Han pasado muchos años. Desde entonces, hubo, a fines de los años 80, una corta alternancia democrática, pero de ella salió un gobierno de Daniel Ortega depurado de otros mandos y aliados del FSLN, que tomó una dinámica cada día más reaccionaria, más autoritaria, eliminando y reprimiendo, sistemáticamente, todas las oposiciones. Un régimen formado en torno a Ortega y su esposa, vicepresidenta y sucesora, Rosario Murillo, que comanda las alas más duras del régimen.

Murillo salvó a Ortega cuando estuvo a punto de caer después de que una de sus hijas lo acusó de haberla violado desde niña. Cuando su situación parecía irrecuperable, Murillo desconoció a su hija y respaldó a su marido, desde entonces su poder no ha hecho más que crecer, con una alianza extraña con los sectores más conservadores de la Iglesia católica. Personajes fundamentales en la caída de Somoza, como el escritor Sergio Ramírez o el poeta Ernesto Cardenal, tuvieron que emigrar o quedar en el ostracismo. Como ellos, muchos más.

La represión que lanzó el régimen de Ortega contra sus opositores, cuando los estudiantes salieron a la calle hace un par de años, fue feroz, con muertos, desaparecidos, detenidos. Y ahora que se aproximan elecciones generales, donde Ortega y Murillo planean reelegirse por tercera vez consecutiva, el régimen ha decidido acabar con cualquier expresión opositora, desde los medios hasta los precandidatos de la oposición. Los medios opositores han sido todos rigurosamente cancelados y cinco precandidatos de la oposición han sido, todos, detenidos en las últimas semanas.

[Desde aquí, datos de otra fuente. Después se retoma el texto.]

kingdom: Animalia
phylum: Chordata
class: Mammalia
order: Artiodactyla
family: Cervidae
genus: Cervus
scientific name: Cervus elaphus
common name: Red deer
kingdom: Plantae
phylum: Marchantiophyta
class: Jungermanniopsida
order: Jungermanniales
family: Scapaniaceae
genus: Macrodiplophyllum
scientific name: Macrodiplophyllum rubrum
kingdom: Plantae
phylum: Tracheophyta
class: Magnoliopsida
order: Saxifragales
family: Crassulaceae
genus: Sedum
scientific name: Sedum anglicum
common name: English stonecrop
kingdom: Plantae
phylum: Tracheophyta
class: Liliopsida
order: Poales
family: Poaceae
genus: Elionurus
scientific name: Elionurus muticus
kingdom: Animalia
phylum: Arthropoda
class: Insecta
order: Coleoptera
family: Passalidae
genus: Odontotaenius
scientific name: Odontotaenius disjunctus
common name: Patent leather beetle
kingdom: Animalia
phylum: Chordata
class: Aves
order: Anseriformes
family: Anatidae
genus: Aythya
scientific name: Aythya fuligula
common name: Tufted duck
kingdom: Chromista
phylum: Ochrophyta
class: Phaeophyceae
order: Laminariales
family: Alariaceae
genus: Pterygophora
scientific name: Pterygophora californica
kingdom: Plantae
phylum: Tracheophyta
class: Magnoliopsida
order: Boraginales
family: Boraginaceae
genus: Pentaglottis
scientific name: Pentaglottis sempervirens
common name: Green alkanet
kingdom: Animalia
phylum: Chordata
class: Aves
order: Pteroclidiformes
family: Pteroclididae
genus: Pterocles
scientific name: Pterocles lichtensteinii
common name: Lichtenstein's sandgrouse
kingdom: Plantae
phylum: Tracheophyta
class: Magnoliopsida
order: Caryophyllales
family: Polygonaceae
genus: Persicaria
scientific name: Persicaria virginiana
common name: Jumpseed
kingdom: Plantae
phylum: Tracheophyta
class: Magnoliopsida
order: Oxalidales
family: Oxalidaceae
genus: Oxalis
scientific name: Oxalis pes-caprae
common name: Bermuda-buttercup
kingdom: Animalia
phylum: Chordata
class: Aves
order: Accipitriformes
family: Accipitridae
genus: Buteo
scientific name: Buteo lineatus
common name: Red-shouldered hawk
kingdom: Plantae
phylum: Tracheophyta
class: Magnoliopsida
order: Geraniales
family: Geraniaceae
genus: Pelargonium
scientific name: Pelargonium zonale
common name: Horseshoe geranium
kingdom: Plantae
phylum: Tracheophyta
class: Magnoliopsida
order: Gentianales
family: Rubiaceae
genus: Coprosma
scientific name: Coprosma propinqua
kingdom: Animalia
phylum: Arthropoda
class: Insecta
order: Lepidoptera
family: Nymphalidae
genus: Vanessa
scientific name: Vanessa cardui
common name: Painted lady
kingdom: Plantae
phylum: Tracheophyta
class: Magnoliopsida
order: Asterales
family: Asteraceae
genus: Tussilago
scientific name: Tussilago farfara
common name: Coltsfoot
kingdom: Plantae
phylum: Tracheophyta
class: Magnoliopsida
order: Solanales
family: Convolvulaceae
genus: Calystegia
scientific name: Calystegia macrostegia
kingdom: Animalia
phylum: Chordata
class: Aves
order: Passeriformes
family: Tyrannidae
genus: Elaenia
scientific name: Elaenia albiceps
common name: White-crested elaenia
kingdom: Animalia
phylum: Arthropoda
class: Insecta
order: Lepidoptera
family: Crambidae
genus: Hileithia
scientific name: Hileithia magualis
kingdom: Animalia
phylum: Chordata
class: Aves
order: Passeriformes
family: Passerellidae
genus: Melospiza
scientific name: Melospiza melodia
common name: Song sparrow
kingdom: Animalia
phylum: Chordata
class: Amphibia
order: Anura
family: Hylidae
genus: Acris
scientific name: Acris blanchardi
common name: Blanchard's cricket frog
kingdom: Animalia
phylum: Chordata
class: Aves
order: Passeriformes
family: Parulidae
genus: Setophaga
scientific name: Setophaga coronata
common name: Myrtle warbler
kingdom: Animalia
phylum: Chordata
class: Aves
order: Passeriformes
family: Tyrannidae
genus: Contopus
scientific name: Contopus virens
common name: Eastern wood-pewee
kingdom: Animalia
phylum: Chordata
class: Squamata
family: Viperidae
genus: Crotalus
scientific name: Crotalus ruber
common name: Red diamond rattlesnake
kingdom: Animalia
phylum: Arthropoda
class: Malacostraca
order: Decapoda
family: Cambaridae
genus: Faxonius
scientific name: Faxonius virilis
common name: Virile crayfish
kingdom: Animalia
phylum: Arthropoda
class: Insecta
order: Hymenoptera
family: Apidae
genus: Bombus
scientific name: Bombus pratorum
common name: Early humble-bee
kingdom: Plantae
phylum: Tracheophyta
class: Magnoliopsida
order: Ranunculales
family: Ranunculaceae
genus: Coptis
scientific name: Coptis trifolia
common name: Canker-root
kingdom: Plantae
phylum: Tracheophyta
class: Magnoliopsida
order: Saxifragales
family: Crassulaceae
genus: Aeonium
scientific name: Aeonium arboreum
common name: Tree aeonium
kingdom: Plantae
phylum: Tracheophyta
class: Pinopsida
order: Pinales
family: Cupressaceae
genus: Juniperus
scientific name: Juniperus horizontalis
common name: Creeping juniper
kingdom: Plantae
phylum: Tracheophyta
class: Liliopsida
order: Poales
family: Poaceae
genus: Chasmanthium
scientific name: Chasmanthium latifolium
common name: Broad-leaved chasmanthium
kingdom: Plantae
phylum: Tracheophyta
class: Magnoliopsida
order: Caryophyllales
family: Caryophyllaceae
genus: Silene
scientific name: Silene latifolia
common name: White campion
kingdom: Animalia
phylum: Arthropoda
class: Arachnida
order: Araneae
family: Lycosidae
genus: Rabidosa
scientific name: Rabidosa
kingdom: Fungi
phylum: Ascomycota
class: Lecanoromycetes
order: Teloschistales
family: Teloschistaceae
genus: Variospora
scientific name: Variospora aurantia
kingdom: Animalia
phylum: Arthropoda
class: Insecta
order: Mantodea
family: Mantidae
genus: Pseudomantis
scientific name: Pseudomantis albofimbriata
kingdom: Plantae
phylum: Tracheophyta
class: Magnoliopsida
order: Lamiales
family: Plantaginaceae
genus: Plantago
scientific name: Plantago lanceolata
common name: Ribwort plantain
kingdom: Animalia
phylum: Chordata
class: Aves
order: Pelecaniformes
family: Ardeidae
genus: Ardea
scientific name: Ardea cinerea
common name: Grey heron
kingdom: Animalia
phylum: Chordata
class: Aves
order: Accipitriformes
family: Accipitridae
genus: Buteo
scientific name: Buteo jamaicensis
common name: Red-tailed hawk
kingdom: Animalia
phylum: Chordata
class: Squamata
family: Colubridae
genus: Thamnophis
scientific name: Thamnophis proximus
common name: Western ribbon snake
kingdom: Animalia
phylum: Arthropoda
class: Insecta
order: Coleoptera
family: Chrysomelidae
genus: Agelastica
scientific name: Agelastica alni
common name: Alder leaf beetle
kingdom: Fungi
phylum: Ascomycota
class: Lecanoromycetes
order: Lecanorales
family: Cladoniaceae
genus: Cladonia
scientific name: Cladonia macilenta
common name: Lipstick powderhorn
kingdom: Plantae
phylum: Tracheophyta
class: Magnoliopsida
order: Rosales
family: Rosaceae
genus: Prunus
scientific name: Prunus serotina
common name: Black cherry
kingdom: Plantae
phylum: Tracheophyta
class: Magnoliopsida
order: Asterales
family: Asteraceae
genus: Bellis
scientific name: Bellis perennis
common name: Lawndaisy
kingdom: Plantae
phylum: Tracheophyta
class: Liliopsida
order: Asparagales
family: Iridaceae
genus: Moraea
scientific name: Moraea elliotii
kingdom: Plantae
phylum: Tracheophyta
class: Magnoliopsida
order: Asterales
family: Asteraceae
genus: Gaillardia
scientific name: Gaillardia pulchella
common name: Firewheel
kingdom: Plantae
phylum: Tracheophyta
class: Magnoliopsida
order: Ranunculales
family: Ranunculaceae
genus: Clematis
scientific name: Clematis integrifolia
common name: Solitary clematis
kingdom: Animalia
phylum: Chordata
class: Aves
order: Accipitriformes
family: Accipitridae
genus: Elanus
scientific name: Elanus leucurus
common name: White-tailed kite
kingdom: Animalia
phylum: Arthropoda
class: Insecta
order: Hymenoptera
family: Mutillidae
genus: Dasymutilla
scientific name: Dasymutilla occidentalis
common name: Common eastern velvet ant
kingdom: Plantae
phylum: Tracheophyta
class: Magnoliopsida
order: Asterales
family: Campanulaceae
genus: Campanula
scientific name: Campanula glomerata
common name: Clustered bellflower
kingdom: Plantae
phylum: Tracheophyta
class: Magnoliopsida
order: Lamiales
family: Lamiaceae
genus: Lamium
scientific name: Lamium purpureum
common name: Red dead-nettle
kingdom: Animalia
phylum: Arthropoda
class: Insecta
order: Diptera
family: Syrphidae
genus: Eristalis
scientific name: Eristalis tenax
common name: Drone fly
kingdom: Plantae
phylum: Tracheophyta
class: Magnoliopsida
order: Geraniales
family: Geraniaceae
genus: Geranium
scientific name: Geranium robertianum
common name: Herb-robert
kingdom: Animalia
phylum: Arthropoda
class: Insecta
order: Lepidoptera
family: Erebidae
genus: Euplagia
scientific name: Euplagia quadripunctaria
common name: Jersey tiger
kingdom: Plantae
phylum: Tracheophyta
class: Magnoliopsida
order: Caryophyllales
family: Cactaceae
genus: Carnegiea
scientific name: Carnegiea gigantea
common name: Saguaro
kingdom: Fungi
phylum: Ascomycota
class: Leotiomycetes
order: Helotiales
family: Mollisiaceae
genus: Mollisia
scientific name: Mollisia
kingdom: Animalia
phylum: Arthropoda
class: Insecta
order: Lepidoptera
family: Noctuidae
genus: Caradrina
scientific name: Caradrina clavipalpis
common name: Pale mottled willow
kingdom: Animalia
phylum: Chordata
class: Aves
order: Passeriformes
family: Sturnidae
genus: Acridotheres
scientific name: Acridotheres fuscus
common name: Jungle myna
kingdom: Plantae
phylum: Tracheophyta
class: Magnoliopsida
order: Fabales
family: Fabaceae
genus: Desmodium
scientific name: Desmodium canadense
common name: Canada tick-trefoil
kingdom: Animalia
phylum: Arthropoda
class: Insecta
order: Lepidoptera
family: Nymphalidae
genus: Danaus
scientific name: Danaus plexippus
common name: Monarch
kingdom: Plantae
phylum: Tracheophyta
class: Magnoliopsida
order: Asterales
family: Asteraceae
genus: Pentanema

La OEA y la ONU han emitido declaraciones exigiendo al régimen de Ortega el respeto a los derechos humanos y que realice elecciones libres. Pero México, vulnerando su tradición e incluso su responsabilidad por el papel que jugó en entronizar el actual régimen (aunque, obviamente, no es responsabilidad de nuestro país la deriva que tuvo el sandinismo), ha decidido no apoyar esas mociones y, con la coartada de no intervenir en asuntos de terceros países, le termina dando legitimidad a un régimen dictatorial.

Es verdad que la cancillería ahora llamó a consultas al embajador Gustavo Alonso Cabrera, pero la posición de nuestra diplomacia sigue siendo actuar fuera de las vías planteadas por los organismos internacionales.